What about multi-‘apping’?
‘Multi-apping’ is where a driver will use multiple apps to offer their services (so registered with a number of private hire operators and online with a number through different apps at once), mostly to increase their chances of receiving a journey request and being able to take journeys at a convenient location. The claimants did not seek a finding that they were working whilst ‘multi-apping’, therefore the findings of the tribunal were confined to drivers who were not ‘multi-apping’.
It was acknowledged that there would be practical difficulties arising from knowing whether a driver was ‘multi-apping’ and this would need to be decided on evidence on a case-by-case basis. This could also lead to issues when determining a driver’s ‘working time’ period on each app for the purpose of calculating National Minimum Wage.

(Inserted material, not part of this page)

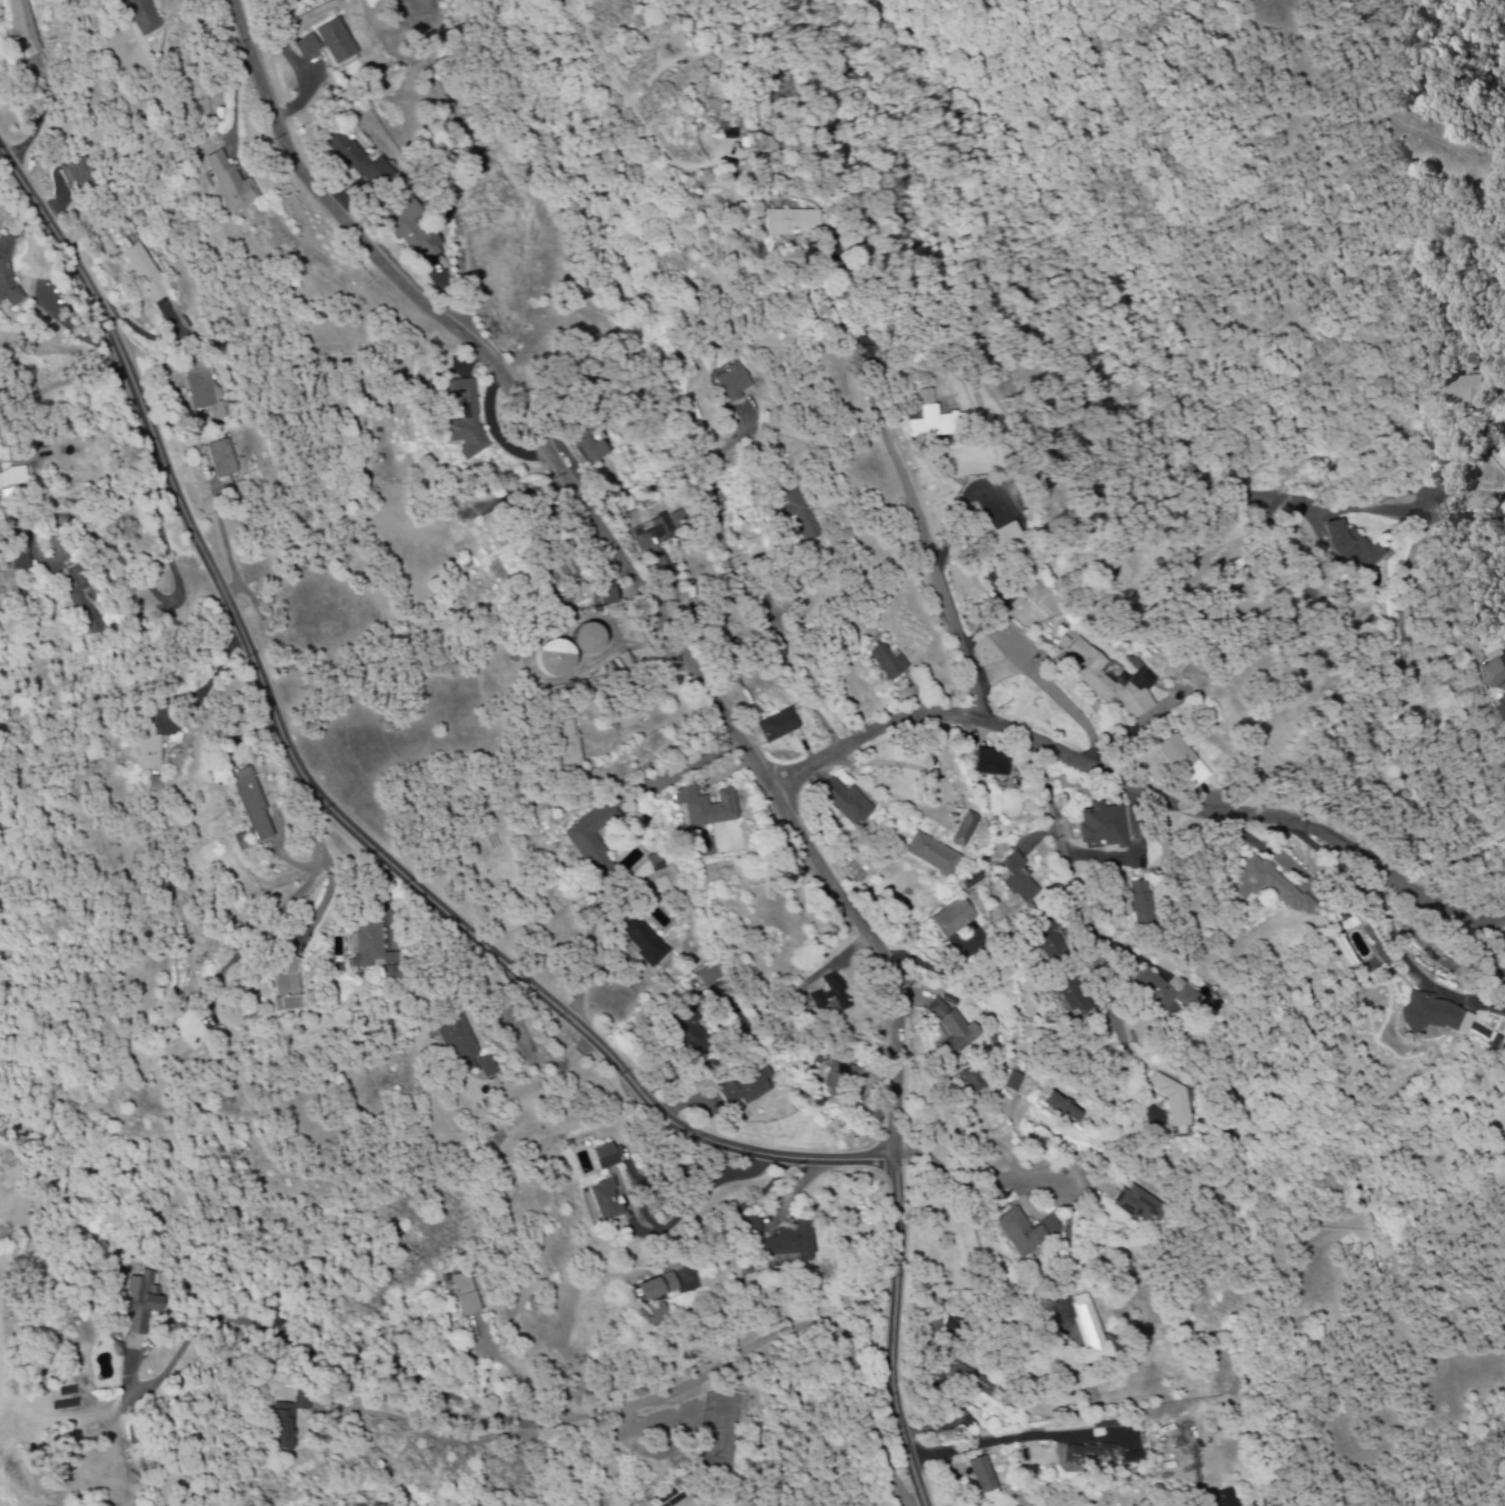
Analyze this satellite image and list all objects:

This will be a challenge for both individuals and private hire operators to consider and is likely to be an issue that could give rise to further litigation in future claims.
What does this mean for drivers?
From a driver’s perspective there is not a one size fits all solution. Some drivers prefer the greater flexibility and can choose when they provide services and whether they provide services or send a substitute in their place; there is no statutory limit to the number of hours services may be provided. Many operators allow self-employed drivers to decide the fares to charge too.
If a driver has worker status, they are entitled to a number of rights such as National Minimum Wage, holiday pay, statutory rest breaks and you may be entitled to certain statutory leave and statutory sick pay. However, they will also be required to provide services personally and may be subject to additional controls stipulated by the operator.
What does this mean for operators?
Operators will need to consider carefully how they wish to engage their drivers. There is significant risk that in the event of a group claim for worker status an operator will be faced with the costs of defending litigation and may potentially be subject to a finding of worker status, which could result in back payment of entitlements and interest. If an operator wishes to require individuals to perform services personally, exert control over the way their drivers work, they need to accept that they will be liable for the entitlements and protections that accompany worker status. It may be necessary to increase fare prices to account for this.
Operators who wish to continue engaging self-employed drivers may need regularly review their practices and evaluate their business models and contracts to ensure that they accurately reflect the reality of the relationship with their drivers as self-employed. This will help reduce the chance of a worker status claim.
Upcoming Tribunal decisions
It is also worth keeping an eye out for further judgments as there are a number of similar actions currently being pursued against other private hire operators.
Claimant law firms are specifically targeting the Private Hire Industry and have actively promoted drivers to join claims against a number of large private hire operators. A three-week Employment Tribunal began on 28 October 2024 against Addison Lee to determine whether 700 of their drivers should be classed as workers. A similar claim against Ola was set to be heard on 12 November 2024.
We therefore expect to see more judgments being handed down in respect of driver’s worker status in the forthcoming months and years. This could clearly shape the future of the Private Hire Industry.
Next steps
It is worth noting that Employment Tribunal judgments are not binding, and it is unknown at this stage if the Bolt decision will be appealed.
The decision will have significant implications for the private hire industry but will be of note across all industries which are engaging individuals who contract on a self-employed basis.